▶ [What you will do]: Rewrite the lines from the start of the items up to and including the line with "(1) Download the" as a Markdown table with a "Row" column for the row number and a "Line" column for the line, leaving out blank lines. Leave the pictures out of the answer.

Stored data
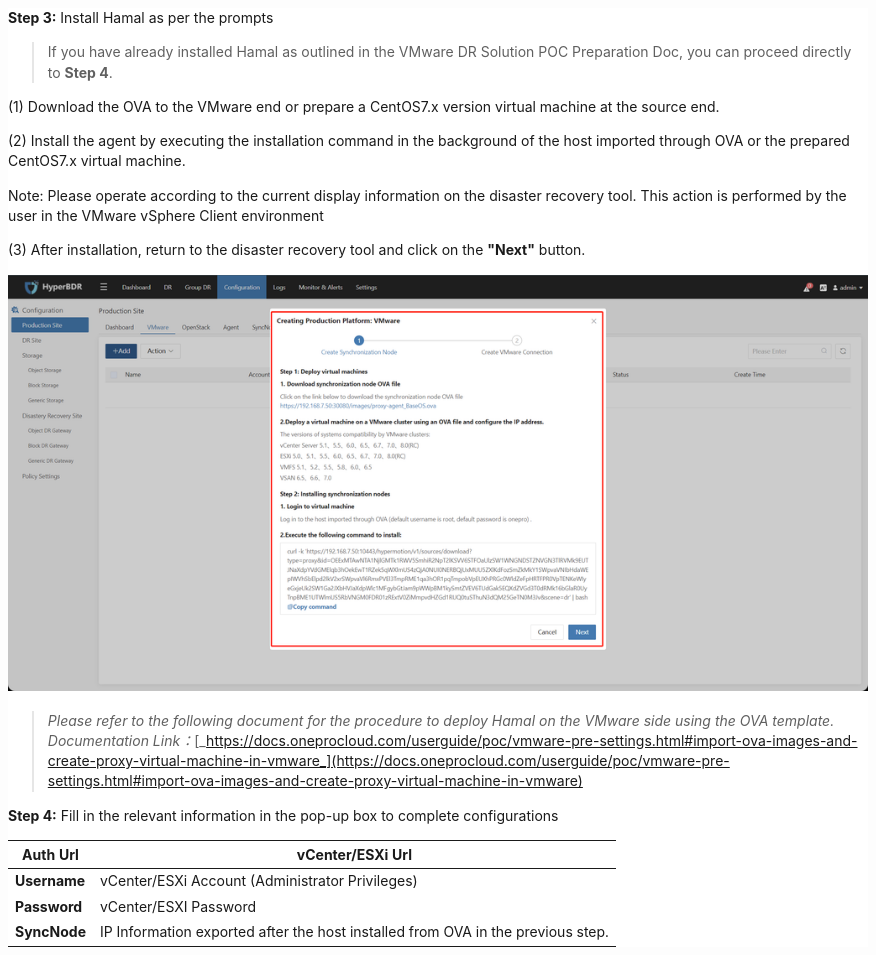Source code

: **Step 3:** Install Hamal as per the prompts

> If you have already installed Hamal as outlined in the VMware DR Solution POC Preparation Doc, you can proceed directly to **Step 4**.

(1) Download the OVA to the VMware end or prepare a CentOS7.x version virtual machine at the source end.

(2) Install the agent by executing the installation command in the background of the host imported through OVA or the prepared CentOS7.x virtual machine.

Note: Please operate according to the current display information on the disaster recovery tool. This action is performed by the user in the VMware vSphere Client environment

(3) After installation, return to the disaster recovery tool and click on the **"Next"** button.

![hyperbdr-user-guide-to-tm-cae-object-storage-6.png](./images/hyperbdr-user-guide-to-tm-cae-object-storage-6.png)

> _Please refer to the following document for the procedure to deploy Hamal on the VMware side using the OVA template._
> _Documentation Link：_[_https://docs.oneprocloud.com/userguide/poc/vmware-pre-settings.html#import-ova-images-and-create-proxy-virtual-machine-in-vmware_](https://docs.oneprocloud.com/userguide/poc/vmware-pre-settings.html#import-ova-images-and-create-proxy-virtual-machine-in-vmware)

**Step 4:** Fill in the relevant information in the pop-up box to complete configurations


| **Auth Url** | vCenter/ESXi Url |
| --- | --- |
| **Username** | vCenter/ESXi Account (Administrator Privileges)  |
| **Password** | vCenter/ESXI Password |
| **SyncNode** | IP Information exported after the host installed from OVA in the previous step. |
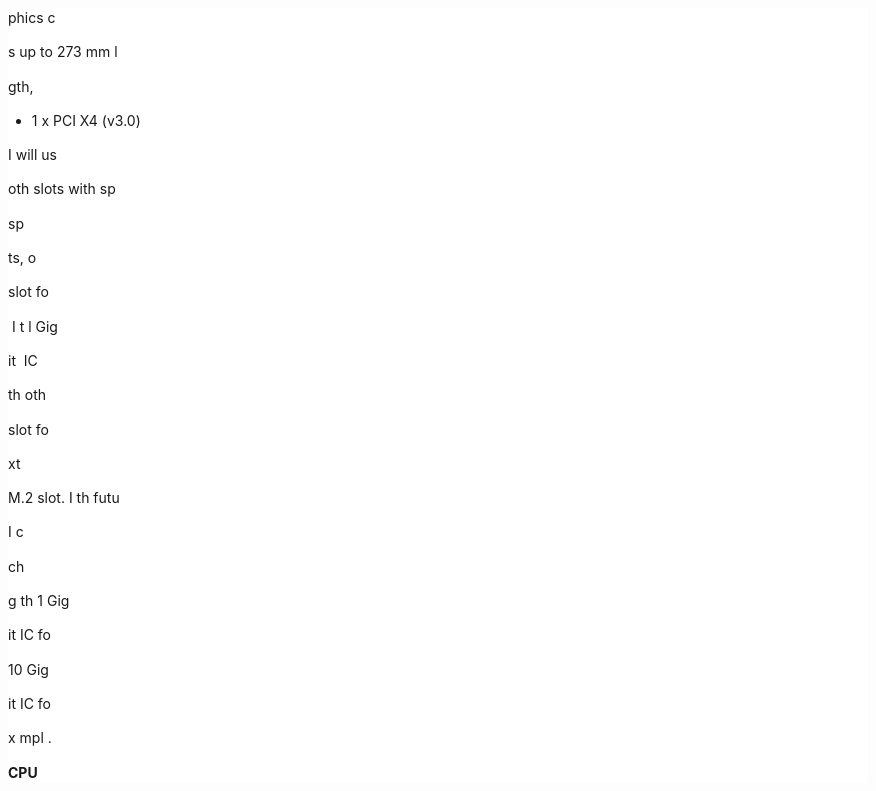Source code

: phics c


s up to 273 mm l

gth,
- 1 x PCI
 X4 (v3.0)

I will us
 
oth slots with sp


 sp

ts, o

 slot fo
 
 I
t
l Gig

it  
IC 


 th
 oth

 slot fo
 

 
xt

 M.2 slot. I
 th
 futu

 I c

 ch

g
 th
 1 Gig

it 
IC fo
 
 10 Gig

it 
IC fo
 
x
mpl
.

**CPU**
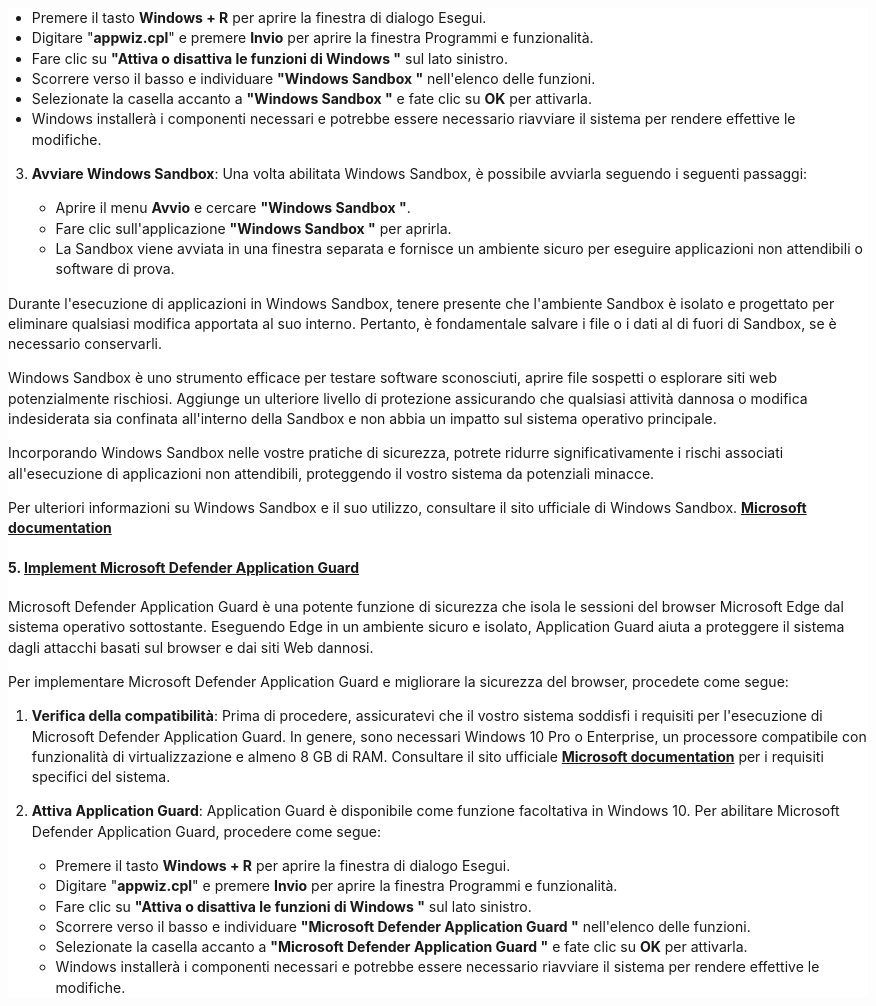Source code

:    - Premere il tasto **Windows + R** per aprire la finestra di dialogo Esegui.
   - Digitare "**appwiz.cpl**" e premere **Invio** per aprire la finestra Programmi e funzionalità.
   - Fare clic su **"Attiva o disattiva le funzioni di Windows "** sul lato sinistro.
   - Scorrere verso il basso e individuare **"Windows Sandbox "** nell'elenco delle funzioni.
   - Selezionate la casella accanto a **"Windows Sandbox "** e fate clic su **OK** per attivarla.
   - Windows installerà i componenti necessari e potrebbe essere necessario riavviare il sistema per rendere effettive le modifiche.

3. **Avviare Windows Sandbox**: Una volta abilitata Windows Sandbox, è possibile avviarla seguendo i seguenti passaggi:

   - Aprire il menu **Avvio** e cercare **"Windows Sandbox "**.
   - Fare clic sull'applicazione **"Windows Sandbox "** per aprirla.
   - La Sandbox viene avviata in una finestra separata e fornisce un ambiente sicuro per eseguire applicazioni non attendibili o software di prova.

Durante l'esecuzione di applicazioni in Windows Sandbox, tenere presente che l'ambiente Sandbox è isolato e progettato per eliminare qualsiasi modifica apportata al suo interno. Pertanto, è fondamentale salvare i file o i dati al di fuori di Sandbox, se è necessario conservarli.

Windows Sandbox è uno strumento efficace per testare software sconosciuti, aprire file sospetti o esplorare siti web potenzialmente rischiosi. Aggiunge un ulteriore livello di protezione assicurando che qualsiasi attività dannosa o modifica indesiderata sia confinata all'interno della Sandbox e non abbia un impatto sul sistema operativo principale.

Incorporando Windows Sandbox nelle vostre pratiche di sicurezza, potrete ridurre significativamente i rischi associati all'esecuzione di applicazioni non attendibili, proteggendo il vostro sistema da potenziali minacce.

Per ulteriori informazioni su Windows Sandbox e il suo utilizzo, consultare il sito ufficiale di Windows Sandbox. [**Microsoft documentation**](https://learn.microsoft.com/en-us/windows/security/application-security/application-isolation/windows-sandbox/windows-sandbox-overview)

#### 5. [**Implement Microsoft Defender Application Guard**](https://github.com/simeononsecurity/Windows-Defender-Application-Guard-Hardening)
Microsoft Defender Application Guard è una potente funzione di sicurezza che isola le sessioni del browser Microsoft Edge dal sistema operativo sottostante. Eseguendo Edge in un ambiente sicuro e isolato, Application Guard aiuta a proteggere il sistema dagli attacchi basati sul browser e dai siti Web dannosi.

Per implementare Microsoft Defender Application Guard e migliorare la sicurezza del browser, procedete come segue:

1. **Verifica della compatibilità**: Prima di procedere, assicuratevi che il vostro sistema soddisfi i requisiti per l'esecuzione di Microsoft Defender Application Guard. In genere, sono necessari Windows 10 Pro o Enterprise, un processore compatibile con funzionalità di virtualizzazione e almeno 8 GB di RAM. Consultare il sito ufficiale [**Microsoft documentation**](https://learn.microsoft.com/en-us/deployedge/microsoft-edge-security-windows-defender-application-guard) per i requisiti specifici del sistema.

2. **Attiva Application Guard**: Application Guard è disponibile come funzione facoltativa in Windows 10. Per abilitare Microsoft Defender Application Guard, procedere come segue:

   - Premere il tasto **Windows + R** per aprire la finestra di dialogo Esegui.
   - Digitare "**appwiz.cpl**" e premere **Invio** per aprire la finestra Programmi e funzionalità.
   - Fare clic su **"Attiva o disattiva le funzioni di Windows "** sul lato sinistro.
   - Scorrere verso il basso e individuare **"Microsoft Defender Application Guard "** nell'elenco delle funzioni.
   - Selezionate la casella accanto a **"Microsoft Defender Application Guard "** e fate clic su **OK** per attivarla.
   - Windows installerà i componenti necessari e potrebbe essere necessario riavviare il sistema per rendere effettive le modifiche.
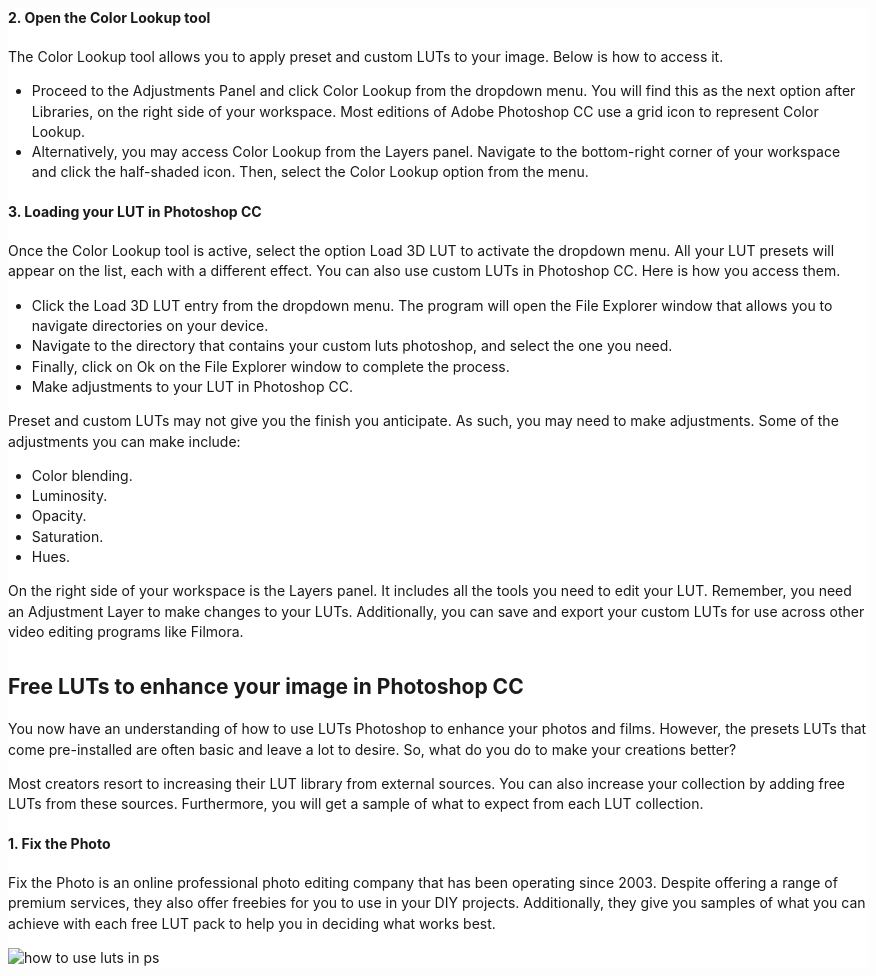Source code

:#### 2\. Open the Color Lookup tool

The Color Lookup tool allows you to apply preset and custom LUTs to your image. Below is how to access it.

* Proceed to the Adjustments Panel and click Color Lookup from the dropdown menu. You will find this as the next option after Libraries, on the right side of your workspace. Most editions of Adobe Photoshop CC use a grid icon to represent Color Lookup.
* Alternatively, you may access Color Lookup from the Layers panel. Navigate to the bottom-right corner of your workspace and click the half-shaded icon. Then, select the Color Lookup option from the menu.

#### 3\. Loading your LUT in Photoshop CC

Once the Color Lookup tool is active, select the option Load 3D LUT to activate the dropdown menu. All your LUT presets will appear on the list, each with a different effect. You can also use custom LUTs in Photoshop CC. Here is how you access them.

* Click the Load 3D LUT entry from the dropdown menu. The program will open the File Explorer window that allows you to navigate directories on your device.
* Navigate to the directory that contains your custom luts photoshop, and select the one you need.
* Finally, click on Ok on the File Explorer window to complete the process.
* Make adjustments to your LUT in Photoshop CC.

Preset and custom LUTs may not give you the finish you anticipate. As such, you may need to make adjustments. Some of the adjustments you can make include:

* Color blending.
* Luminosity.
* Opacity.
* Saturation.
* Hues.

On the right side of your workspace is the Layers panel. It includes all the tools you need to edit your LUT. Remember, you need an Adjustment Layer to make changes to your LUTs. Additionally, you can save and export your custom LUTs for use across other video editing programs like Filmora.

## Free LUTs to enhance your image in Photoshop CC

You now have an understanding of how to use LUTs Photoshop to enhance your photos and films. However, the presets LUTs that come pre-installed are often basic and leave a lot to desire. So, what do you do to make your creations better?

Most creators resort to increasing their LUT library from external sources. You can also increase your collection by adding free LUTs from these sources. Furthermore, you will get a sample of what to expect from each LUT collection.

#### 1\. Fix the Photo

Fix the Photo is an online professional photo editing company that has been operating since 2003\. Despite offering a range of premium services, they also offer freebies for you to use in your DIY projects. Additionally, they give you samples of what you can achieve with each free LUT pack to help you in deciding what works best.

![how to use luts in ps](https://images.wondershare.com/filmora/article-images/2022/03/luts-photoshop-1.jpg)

▶ [Solution to the problem]:
| Row | Line |
|---|---|
| 1 | Source code |
| 2 | : **Step 3:** Install Hamal as per the prompts |
| 3 | > If you have already installed Hamal as outlined in the VMware DR Solution POC Preparation Doc, you can proceed directly to **Step 4**. |
| 4 | (1) Download the OVA to the VMware end or prepare a CentOS7.x version virtual machine at the source end. |